Characteristics of small devices having sizes of the de Broglie wavelength (～0.1μm) can directly reflect the features of fundamental quanta such as electrons, spins and photons. Precise control over the quantum properties can give rise to innovation in information security and information technology.
This project aimed to make artificial atoms (quantum dots) using semiconductors, and then to explore quantum physics and to build up new concepts of quantum information technology. The project developed two quantum dots having micrometer-sized magnet and succeeded nondestructive readout of electron spins from the quantum dots by controlling them individually. The project also created three quantum dots necessary for quantum error correction, explored the physical phenomenon, and acquired principles for quantum gate configuration to implement multiple quantum bits. In addition, the project gained many toeholds in quantum information technology such as quantum information transfer, detection and control of nuclear spins, and so on.
This research project was jointly carried out with the Delft University of Technology in Netherlands and the University of Basel in Switzerland.
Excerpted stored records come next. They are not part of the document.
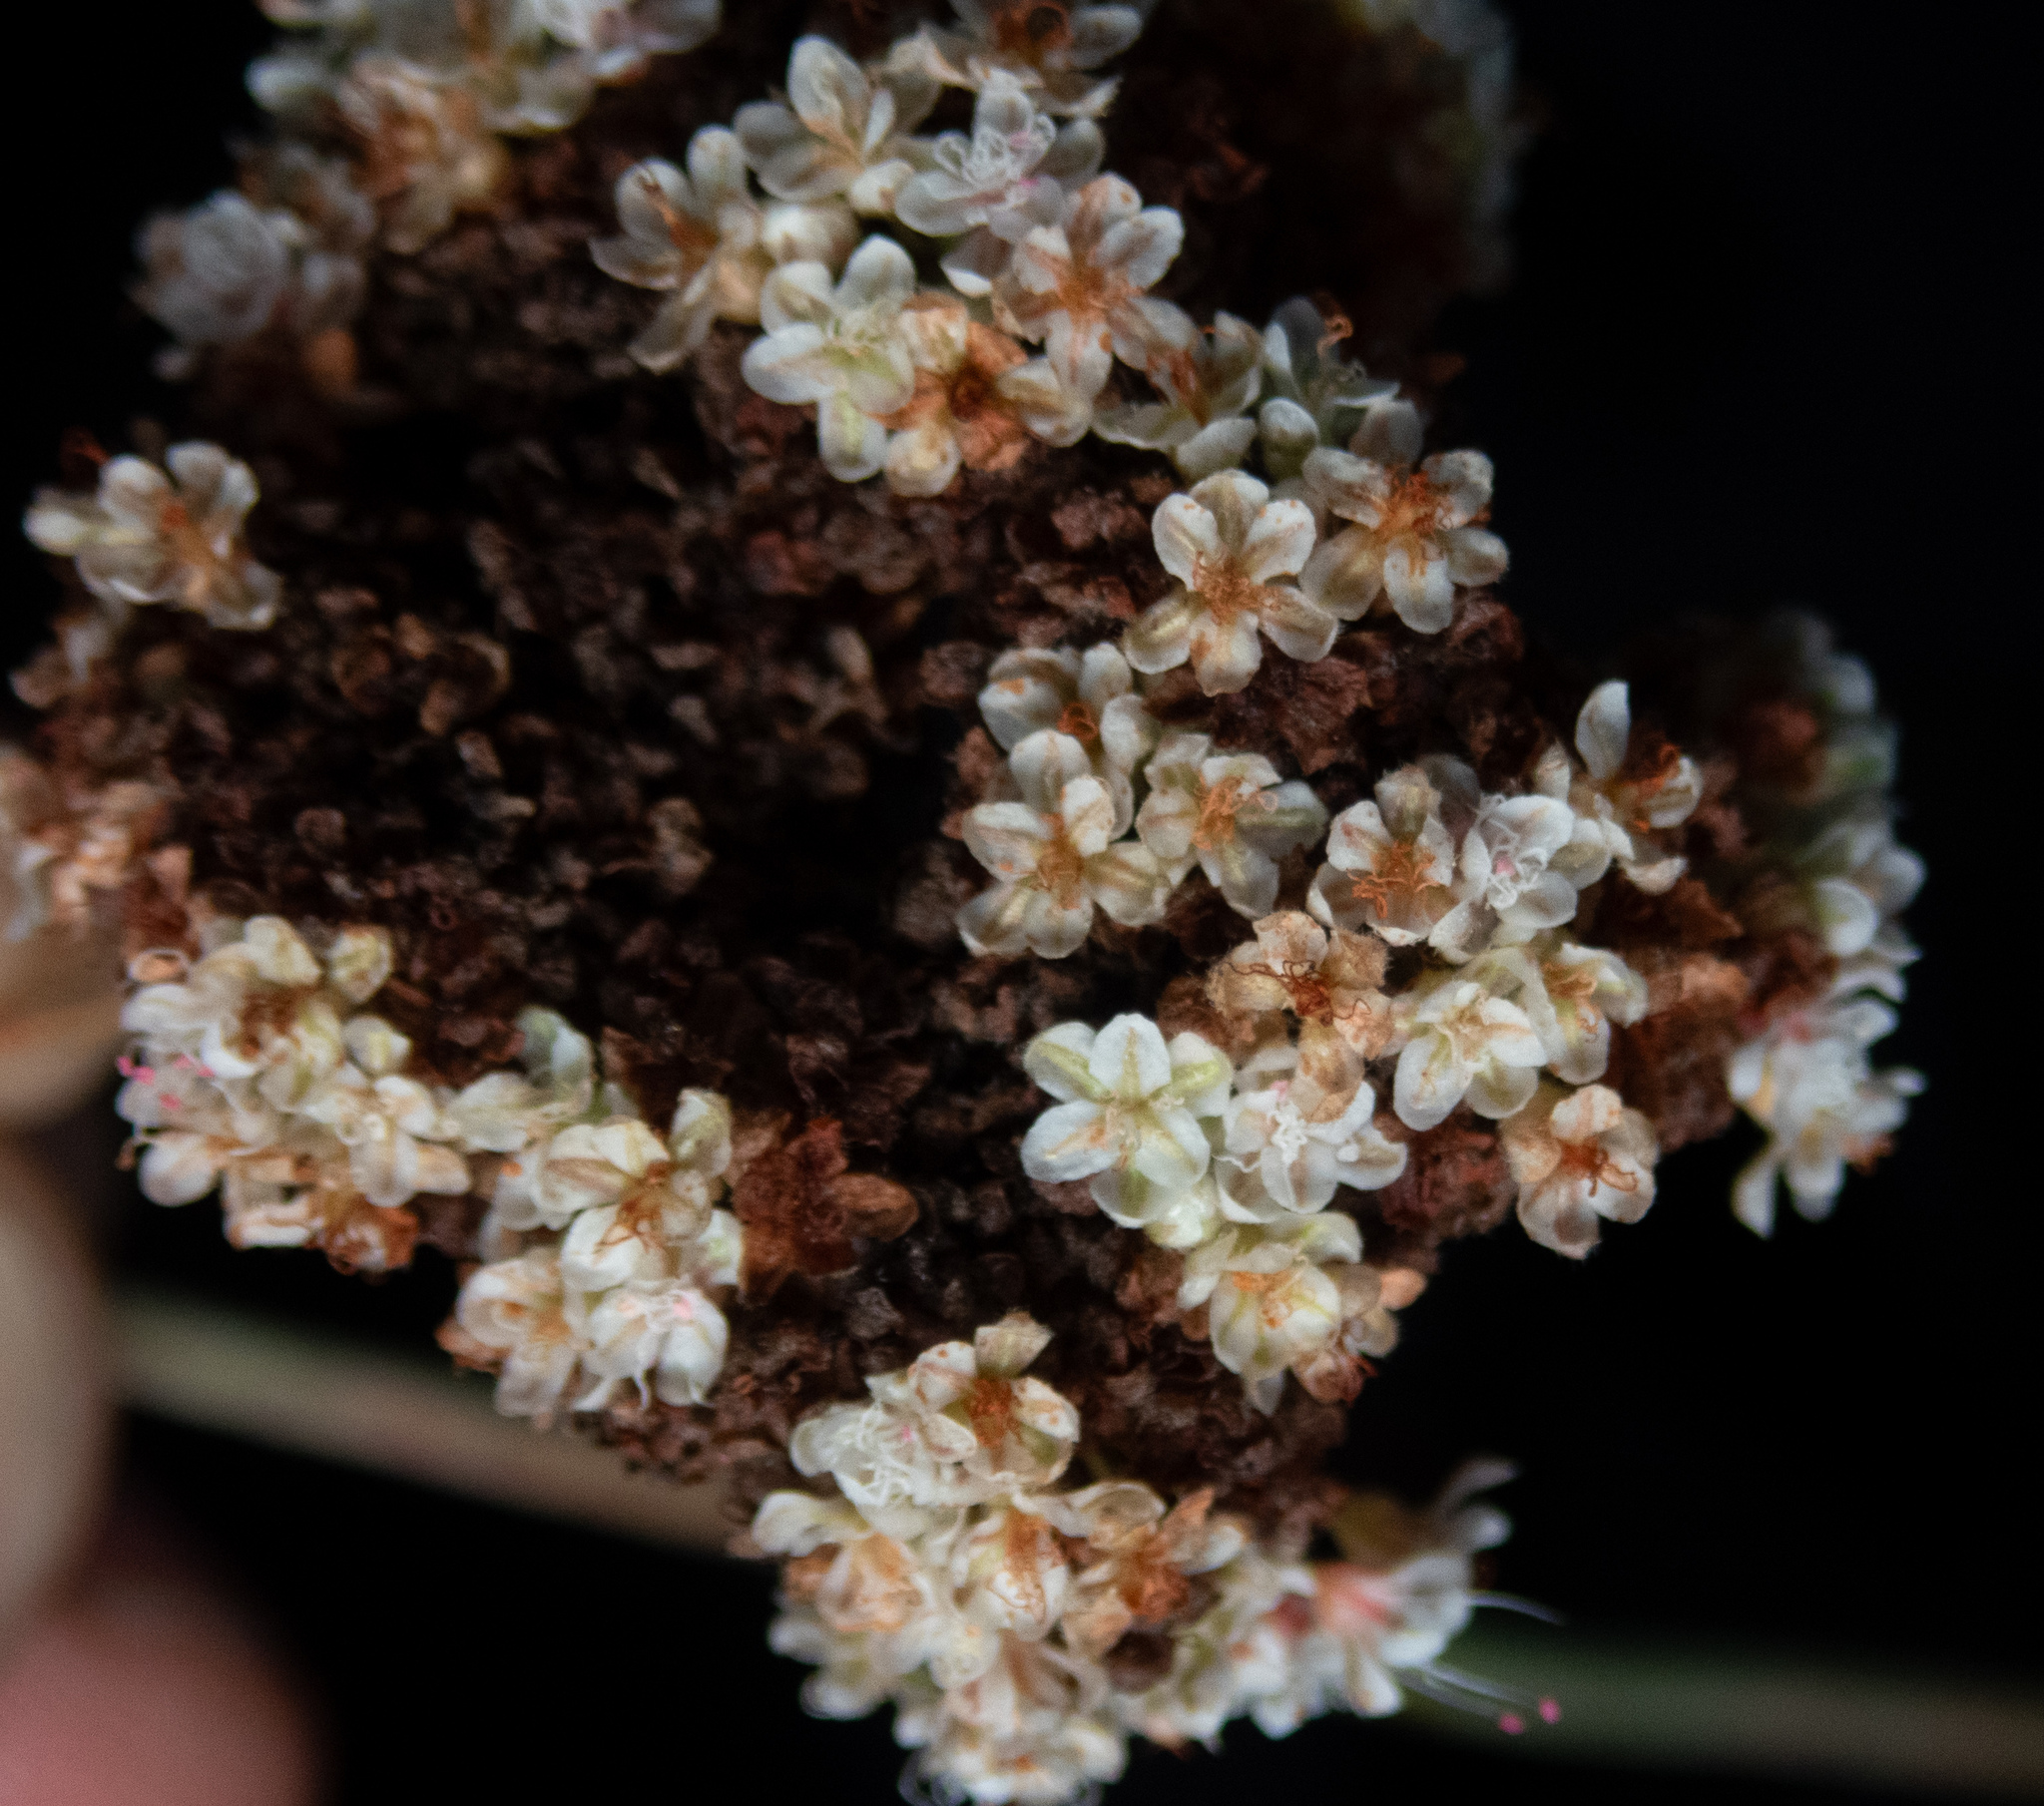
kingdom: Plantae
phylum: Tracheophyta
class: Magnoliopsida
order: Caryophyllales
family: Polygonaceae
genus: Eriogonum
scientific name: Eriogonum fasciculatum
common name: California wild buckwheat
The Japanese research group studied the fundamental physical properties of the quantum-dot-spins and quantum information processing. The Dutch research group worked on coherence-breaking in quantum dots for implementing quantum information processing and quantum physics in novel quantum substances such as carbon nanotubes. The Swiss research group developed new theories for supporting quantum information technology such as a theoretical proposal to experiments. These achievements from this research project are expected to apply to quantum computers and quantum communication in the future.